Challenges and Opportunities Ahead

According to O’Donnell, who co-authored the Scanlon Foundation’s Mapping Social Cohesion 2024 study, racism, prejudice, and discrimination are continuing problems in Australia. “More than one-in-three overseas-born Australians from non-English speaking backgrounds in the Mapping Social Cohesion 2024 survey reported experiencing discrimination in the prior 12 months on the basis of skin colour, ethnic origin or religion,” he says.
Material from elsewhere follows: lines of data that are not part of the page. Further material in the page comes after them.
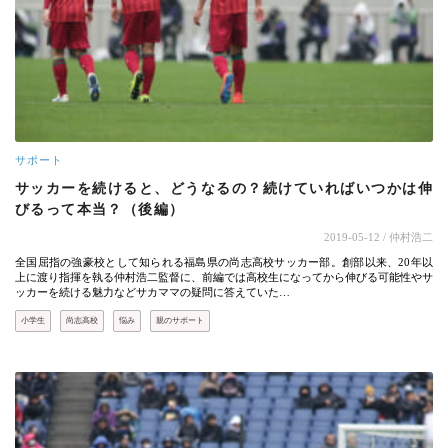
サポート
サッカーを続けると、どうなるの？続けていればいつかは伸
びるって本当？（後編）
2019-05-12
/ 仲村浩二
全国屈指の強豪校として知られる福島県の尚志高校サッカー部。創部以来、20年以
上に渡り指揮を執る仲村浩二監督に、前編では高校生になってから伸びる可能性やサ
ッカーを続ける魅力などサカママの疑問に答えていた…
小学生
尚志高校
悩み
親のサポート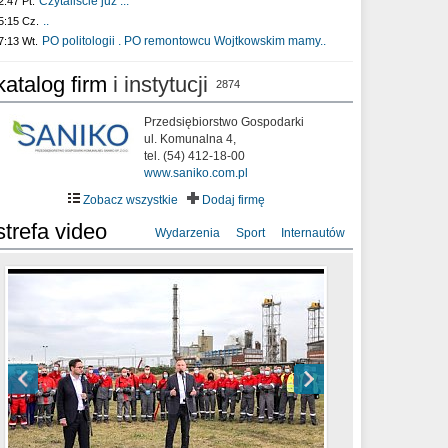
Czytaliście już :..
2:47 Pt.
..
5:15 Cz.
PO politologii . PO remontowcu Wojtkowskim mamy..
7:13 Wt.
katalog firm
i instytucji
2874
Przedsiębiorstwo Gospodarki
ul. Komunalna 4,
tel. (54) 412-18-00
www.saniko.com.pl
Zobacz wszystkie
Dodaj firmę
strefa video
Wydarzenia
Sport
Internautów
sixf33t .Last Year DRONE FOOTAGE
XXIII Sesja Rady Miasta Włocławek VIII
Ni To Ponk - W oczach mamy strach
Włocławek
kadencji w dniu 09.06.2020 r.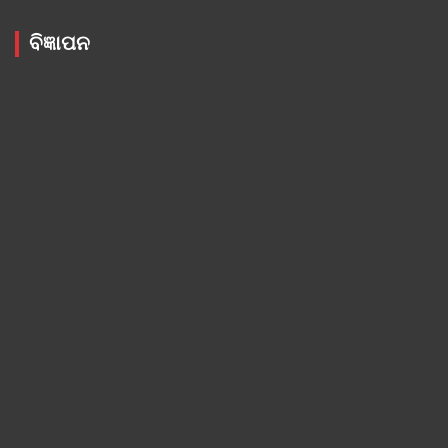
ବିଜ୍ଞାପନ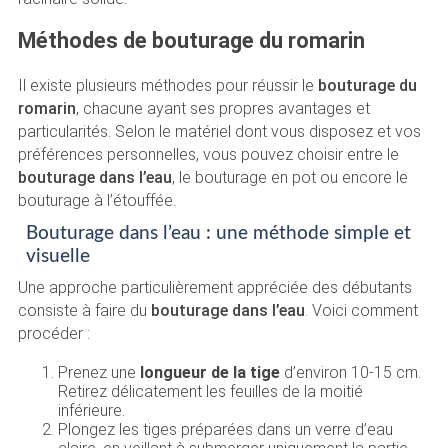
Méthodes de bouturage du romarin
Il existe plusieurs méthodes pour réussir le
bouturage du
romarin
, chacune ayant ses propres avantages et
particularités. Selon le matériel dont vous disposez et vos
préférences personnelles, vous pouvez choisir entre le
bouturage dans l’eau
, le bouturage en pot ou encore le
bouturage à l’étouffée.
Bouturage dans l’eau : une méthode simple et
visuelle
Une approche particulièrement appréciée des débutants
consiste à faire du
bouturage dans l’eau
. Voici comment
procéder :
Prenez une
longueur de la tige
d’environ 10-15 cm.
Retirez délicatement les feuilles de la moitié
inférieure.
Plongez les tiges préparées dans un verre d’eau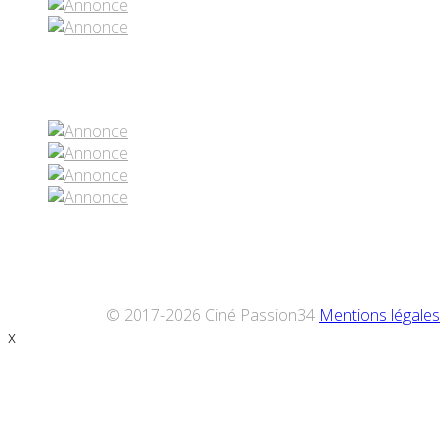
Réseaux sociaux
© 2017-2026 Ciné Passion34
Mentions légales
x
Défiler
vers
le
haut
Sharma says her first experience of racism in Australia came just two months after arriving, while she was at a train station in north Melbourne. She says the incident left her scarred. “I was standing at the Donnybrook station and going about my business. It must have been around 9am when a man shouted at me, ‘Go back!'” she recalls. “I went home and cried so much; it was so traumatic.”

Preeti Nalavadi, an academic and PhD scholar at the University of Adelaide, who is passionate about community advocacy, says the current debate around immigration cannot be limited to intake caps or housing supply. “Migration defines Australia’s character,” she tells SBS News. “Sustainable migration isn’t just about getting the numbers right. It’s about offering migrants their dignity and valuing their partnership.”
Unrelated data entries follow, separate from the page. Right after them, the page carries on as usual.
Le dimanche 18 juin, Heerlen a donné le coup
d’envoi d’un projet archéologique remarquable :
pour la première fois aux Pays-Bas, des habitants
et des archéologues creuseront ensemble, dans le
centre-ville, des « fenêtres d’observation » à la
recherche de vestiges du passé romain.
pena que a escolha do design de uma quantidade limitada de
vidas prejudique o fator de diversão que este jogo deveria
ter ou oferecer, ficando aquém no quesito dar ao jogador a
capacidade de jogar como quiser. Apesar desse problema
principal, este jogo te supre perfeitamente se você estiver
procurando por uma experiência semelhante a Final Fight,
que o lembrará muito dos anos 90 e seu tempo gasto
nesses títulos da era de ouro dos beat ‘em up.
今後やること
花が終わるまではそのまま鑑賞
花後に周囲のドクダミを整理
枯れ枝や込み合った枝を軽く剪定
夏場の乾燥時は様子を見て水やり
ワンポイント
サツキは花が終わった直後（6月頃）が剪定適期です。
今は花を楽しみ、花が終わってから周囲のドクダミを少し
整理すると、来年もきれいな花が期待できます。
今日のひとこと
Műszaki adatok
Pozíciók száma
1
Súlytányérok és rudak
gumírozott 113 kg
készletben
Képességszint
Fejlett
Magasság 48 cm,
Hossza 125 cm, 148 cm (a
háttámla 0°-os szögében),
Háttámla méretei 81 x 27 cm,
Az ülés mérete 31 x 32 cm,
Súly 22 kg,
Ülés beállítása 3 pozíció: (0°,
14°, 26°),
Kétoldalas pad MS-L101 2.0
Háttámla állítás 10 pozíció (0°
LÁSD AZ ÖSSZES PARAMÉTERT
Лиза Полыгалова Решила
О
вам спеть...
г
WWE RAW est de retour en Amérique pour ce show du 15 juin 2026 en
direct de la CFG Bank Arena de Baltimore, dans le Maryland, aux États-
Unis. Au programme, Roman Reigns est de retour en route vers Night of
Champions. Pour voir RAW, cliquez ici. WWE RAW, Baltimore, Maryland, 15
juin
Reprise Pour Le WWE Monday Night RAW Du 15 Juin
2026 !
Nalavadi points to the contributions of the Indian Australian community across a diverse range of industries, such as business, medicine, and academia, as well as civic life and cultural leadership. Yet, she says, many still feel unseen. “We work, contribute, belong and yet are treated as outsiders. Australia must do more to protect and respect those who call it home,” she says.
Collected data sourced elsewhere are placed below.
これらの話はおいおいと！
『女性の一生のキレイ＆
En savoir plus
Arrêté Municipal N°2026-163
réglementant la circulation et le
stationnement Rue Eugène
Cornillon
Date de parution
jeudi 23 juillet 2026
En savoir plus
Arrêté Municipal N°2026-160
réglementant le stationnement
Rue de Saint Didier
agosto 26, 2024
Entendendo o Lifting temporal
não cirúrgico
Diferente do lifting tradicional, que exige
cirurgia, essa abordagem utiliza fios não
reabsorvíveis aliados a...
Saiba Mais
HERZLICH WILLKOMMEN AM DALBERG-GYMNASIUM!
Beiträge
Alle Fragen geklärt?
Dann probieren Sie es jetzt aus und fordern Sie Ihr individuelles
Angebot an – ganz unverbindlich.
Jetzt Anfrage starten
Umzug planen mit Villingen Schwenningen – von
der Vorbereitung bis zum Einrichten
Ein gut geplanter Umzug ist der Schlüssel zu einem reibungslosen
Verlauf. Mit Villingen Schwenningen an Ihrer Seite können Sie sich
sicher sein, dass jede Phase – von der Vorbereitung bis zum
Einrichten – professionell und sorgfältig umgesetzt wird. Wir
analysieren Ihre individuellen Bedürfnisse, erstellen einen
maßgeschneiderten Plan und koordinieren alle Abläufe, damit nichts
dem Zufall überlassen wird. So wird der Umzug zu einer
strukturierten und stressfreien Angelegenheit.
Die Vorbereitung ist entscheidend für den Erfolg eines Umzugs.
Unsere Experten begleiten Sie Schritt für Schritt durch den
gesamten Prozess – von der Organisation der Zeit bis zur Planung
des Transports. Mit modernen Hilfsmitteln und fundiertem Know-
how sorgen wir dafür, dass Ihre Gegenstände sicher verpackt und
While some migrants are feeling the weight of recent events, many still experience Australia as a place of genuine opportunity and feel welcomed. And Diwali, for those in the Indian diaspora, remains a joyful and unifying celebration — a time to reflect on progress, pride, and shared identity. But even among the hopeful, there’s a growing awareness that inclusion must be actively nurtured, not passively assumed.

“Celebrating Diwali is not enough,” Arun Sharma says. “We need to make a little bit more effort from our side as well.” He suggests inviting neighbors from non-Indian backgrounds to participate in festivities to foster understanding and integration.

Meanwhile, as diyas flicker across Grewal’s windowsill, she reflects on what Diwali means this year — not just for her young family, but for herself. “We’re celebrating,” she says, as her children laugh and dance to Indian beats. It’s also her way of saying: “We’re here, we’re part of this place, and we matter.”